The Mets start only two lefthanded hitters, so righty Jeff
Nelson had better be ready to work. Since Joe Torre trusts no
one else in the pen, he'll wave in Nelson earlier than he should.
Not having to worry about defense has made Chuck Knoblauch a
better hitter. He hit .338 and had a .473 on-base percentage as
a DH, significantly better marks than he had when playing the
field, and he has hit .281 as a full-time DH in the postseason.
The Mets will probably play Darryl Hamilton, who adds speed, in
left and DH Benny Agbayani. Another possibility if the Yankees
start a lefthander: Mike Piazza as the DH, with Todd Pratt's
power bat behind the plate.
Joe Torre has been reluctant to dip into his bench, but with
pitchers batting at Shea, someone will have to produce.
Glenallen Hill is Torre's best power source and the most
dangerous righthanded bat off the bench, but Hill doesn't look
ready to hit in tight postseason spots: He struck out looking in
both of his LCS pinch-hit appearances. Darryl Hamilton (above),
Lenny Harris and Todd Pratt give the Mets three productive bats;
Joe McEwing provides speed and defensive versatility.

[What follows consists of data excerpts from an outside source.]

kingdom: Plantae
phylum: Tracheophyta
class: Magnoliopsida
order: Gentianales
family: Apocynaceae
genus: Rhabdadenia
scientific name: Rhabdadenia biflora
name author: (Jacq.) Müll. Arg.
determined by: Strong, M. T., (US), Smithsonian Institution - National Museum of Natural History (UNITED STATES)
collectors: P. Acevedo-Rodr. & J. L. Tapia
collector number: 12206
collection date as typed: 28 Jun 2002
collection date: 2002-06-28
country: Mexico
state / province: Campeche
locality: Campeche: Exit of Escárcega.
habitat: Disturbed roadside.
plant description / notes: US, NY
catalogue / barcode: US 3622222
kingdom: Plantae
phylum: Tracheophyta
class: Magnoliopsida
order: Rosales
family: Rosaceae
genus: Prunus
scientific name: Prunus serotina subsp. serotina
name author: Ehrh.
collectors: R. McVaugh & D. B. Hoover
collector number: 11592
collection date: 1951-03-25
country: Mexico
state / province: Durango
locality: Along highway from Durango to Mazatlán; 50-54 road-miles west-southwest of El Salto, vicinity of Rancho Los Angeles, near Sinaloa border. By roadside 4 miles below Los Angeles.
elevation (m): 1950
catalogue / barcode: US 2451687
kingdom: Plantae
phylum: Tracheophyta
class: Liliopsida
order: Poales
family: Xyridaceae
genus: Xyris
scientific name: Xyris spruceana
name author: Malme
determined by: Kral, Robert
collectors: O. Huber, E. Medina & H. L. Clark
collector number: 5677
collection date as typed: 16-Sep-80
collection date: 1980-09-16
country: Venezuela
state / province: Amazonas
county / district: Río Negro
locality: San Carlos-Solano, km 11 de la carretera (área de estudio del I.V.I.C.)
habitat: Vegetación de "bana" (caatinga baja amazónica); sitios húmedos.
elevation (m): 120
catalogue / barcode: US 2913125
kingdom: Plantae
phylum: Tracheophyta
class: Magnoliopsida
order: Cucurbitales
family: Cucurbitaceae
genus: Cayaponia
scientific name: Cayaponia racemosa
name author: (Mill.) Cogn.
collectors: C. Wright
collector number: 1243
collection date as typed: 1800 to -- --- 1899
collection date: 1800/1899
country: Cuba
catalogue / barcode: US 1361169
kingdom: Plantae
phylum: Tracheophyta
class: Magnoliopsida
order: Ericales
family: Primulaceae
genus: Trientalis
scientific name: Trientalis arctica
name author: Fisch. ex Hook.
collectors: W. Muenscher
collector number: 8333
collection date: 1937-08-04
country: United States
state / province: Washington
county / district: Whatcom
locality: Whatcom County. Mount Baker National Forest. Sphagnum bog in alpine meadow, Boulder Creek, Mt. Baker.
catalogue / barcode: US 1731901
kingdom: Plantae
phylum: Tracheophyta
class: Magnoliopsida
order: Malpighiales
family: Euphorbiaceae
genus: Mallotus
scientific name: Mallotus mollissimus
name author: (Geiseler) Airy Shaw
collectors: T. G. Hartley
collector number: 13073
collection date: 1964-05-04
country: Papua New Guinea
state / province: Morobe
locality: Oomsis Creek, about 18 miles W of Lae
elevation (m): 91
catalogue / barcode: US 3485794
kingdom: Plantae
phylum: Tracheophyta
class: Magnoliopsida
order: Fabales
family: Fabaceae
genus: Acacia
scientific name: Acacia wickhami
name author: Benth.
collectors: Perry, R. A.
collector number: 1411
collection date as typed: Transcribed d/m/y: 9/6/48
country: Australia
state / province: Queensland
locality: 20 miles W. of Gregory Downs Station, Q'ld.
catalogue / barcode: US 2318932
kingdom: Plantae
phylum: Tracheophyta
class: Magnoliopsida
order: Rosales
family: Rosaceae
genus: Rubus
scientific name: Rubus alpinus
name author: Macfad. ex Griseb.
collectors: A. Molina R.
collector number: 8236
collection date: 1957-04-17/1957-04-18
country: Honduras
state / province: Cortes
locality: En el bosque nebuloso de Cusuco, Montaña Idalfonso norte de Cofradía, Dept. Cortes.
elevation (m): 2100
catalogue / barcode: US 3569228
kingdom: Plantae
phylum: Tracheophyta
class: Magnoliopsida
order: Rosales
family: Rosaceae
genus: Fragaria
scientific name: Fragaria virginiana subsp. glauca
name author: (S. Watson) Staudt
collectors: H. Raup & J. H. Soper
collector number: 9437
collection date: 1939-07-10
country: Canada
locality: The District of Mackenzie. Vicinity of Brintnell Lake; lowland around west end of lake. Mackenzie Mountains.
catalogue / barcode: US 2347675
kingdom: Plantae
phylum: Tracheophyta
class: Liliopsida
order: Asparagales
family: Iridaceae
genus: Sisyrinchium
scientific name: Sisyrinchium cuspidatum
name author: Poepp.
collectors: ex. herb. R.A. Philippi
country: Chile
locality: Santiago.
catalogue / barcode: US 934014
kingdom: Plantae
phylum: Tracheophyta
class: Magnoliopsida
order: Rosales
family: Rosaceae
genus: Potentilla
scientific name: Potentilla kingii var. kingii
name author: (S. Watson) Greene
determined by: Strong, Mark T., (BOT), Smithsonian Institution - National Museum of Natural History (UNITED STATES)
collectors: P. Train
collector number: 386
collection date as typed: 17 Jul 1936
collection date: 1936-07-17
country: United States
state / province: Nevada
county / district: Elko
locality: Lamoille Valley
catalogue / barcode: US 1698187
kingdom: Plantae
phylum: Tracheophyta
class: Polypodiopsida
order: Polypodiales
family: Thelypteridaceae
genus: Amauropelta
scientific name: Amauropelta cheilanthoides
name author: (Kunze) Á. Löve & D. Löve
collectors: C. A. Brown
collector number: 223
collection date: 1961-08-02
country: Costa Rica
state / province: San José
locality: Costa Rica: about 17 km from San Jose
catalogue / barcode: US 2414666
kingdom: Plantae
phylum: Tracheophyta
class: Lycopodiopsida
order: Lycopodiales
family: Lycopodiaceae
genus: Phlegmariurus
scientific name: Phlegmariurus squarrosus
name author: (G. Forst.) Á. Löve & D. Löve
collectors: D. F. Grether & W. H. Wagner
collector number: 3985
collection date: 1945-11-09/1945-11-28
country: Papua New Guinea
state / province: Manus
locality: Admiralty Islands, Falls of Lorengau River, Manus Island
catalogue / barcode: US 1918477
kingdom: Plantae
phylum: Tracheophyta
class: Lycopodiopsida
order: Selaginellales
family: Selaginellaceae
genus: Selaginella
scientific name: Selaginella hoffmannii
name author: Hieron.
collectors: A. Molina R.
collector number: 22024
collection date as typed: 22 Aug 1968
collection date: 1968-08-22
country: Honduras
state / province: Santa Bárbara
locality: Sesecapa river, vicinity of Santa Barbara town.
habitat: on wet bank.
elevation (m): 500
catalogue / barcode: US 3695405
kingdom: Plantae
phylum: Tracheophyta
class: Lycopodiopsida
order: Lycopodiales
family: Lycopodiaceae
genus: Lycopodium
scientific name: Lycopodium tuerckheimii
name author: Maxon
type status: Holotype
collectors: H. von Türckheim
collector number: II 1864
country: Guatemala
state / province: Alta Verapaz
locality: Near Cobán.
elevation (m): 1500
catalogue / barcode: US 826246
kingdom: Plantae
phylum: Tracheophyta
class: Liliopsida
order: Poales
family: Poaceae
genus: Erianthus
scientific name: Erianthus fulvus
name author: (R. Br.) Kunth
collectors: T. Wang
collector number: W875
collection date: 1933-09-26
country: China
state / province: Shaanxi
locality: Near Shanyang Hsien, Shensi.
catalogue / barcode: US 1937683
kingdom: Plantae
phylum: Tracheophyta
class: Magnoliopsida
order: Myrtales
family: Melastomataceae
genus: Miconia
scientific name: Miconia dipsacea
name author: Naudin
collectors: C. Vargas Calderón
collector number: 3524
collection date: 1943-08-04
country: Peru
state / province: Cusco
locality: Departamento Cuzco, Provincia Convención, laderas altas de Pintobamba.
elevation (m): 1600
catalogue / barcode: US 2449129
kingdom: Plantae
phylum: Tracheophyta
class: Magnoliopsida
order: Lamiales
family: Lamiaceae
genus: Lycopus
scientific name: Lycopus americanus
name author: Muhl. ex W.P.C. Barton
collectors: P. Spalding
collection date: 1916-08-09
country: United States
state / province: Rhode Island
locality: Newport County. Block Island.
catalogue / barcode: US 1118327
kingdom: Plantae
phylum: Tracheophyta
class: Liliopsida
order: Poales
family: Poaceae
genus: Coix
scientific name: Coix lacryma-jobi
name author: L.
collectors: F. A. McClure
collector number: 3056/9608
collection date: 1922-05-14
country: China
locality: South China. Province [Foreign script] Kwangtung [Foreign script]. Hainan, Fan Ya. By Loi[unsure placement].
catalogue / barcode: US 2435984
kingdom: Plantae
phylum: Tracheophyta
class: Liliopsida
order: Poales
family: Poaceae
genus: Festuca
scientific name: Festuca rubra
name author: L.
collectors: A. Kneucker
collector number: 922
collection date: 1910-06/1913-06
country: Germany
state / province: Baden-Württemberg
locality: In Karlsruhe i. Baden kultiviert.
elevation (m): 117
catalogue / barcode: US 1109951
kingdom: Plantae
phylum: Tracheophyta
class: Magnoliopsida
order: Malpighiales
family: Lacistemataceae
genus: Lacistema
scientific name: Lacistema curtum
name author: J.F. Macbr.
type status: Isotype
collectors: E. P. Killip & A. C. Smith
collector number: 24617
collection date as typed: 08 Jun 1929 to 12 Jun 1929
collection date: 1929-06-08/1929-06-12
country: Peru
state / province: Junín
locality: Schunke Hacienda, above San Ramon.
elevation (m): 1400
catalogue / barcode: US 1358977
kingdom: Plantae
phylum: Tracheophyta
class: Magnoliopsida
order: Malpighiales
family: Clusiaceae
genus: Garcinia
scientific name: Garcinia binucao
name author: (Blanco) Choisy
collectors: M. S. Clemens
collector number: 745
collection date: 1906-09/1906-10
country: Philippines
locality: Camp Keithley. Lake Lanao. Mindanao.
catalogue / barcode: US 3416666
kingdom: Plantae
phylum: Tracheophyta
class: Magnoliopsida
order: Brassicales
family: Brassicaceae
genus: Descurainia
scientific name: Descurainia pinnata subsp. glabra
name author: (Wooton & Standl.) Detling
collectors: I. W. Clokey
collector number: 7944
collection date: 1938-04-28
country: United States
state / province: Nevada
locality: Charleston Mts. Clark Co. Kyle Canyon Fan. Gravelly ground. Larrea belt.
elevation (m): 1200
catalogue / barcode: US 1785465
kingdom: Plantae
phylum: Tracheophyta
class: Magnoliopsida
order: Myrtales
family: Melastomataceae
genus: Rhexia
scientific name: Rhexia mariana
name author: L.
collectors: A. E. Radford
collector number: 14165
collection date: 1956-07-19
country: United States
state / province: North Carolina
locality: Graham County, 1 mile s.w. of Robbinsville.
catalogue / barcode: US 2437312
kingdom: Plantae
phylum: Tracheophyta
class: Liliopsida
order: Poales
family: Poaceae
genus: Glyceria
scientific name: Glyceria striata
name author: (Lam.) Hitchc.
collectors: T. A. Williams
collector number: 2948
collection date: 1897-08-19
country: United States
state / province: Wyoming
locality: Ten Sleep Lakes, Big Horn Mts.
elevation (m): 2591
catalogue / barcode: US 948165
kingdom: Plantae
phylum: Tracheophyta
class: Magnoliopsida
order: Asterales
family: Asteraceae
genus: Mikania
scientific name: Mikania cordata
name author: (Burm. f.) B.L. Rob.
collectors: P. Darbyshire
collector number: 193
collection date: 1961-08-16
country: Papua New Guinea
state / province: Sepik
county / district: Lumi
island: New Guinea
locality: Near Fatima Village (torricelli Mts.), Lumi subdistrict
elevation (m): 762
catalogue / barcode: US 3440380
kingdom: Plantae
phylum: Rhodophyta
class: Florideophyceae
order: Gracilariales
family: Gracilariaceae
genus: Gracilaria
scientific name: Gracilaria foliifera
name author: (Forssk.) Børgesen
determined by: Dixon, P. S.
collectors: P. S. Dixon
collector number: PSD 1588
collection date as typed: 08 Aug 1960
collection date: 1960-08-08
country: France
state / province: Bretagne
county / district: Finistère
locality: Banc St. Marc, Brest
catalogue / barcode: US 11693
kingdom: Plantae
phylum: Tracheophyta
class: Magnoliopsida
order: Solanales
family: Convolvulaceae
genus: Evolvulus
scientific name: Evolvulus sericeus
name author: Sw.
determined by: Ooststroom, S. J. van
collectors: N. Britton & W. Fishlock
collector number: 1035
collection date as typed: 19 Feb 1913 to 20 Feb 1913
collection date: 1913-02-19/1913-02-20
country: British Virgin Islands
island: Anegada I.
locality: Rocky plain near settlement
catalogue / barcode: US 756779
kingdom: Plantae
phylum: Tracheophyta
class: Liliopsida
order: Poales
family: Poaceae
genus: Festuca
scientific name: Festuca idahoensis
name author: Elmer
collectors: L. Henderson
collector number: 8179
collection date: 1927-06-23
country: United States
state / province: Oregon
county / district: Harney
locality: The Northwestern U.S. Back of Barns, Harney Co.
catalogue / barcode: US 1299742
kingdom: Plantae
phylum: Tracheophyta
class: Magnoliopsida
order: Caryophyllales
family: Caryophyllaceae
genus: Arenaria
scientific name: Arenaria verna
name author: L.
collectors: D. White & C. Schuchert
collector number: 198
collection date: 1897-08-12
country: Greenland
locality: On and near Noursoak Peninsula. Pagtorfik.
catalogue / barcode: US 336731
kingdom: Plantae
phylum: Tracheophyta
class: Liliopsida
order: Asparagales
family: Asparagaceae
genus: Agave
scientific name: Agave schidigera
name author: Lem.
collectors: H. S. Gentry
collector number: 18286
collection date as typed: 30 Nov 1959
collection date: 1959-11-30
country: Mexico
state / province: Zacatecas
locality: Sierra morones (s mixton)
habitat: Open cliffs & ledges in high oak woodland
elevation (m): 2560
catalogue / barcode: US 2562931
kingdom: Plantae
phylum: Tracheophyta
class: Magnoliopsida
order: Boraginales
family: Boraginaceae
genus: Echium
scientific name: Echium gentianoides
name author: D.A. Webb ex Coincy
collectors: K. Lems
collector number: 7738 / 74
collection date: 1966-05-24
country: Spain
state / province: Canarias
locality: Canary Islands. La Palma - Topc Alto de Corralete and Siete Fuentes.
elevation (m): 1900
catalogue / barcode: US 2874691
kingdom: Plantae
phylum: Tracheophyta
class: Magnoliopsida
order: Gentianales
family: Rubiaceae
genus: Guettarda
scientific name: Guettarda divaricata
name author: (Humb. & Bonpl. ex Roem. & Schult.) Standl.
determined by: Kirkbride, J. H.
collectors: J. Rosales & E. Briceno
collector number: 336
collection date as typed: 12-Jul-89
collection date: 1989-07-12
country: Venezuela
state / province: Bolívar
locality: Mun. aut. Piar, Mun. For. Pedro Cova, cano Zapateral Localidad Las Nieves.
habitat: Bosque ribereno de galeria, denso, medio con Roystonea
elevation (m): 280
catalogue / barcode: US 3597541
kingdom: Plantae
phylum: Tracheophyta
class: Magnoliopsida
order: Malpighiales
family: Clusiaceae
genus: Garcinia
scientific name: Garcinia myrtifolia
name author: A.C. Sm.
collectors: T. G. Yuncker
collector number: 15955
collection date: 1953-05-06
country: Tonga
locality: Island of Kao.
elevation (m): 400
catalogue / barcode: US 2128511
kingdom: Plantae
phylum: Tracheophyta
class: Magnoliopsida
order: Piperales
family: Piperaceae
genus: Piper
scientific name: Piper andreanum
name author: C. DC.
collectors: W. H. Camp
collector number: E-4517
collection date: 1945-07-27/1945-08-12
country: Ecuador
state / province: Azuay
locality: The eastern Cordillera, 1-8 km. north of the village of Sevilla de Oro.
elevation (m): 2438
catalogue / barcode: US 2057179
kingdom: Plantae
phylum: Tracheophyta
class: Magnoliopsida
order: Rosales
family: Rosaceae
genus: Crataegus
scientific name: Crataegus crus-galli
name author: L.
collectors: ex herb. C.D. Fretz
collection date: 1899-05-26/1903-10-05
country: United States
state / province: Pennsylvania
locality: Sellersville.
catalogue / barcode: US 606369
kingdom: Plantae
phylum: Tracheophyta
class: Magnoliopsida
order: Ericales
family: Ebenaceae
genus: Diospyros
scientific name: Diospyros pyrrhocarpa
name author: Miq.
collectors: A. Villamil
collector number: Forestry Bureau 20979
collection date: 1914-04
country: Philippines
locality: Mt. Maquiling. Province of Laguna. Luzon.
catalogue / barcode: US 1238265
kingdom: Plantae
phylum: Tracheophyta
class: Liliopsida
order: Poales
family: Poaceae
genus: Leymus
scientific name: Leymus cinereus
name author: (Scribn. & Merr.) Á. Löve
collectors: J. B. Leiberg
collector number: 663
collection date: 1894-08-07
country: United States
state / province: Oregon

The Yankees' maddeningly calm and cool aura emanates from Joe
Torre--three championship rings in four years make him the best
postseason manager of his generation. If anyone can guide a team
through the circus of a Subway Series, he can. Creating
tranquillity has never been Bobby Valentine's forte, but he did
a spectacular job this season. The Mets reflect his personality:
determined, resilient, rambunctious. He won't allow his players
to be awed by the Yankees' mystique.
Al Leiter said on Monday that the Mets are clicking on all
cylinders for the first time this season. He's right. This isn't
the same team that lost four of six to the Yankees in
interleague play. The Mets have the best pitching staff, top to
bottom, of any of the eight teams that made the playoffs. The
Yankees made it this far with a fits-and-starts offense and
essentially a three-man bullpen, but they haven't faced a team
as well-rounded as their neighbors. The Bombers will also
finally play a Series in a road environment at least as hostile
as Yankee Stadium. There'll be champagne in the Bronx, but it'll
be sprayed in the third base clubhouse. Mets in six.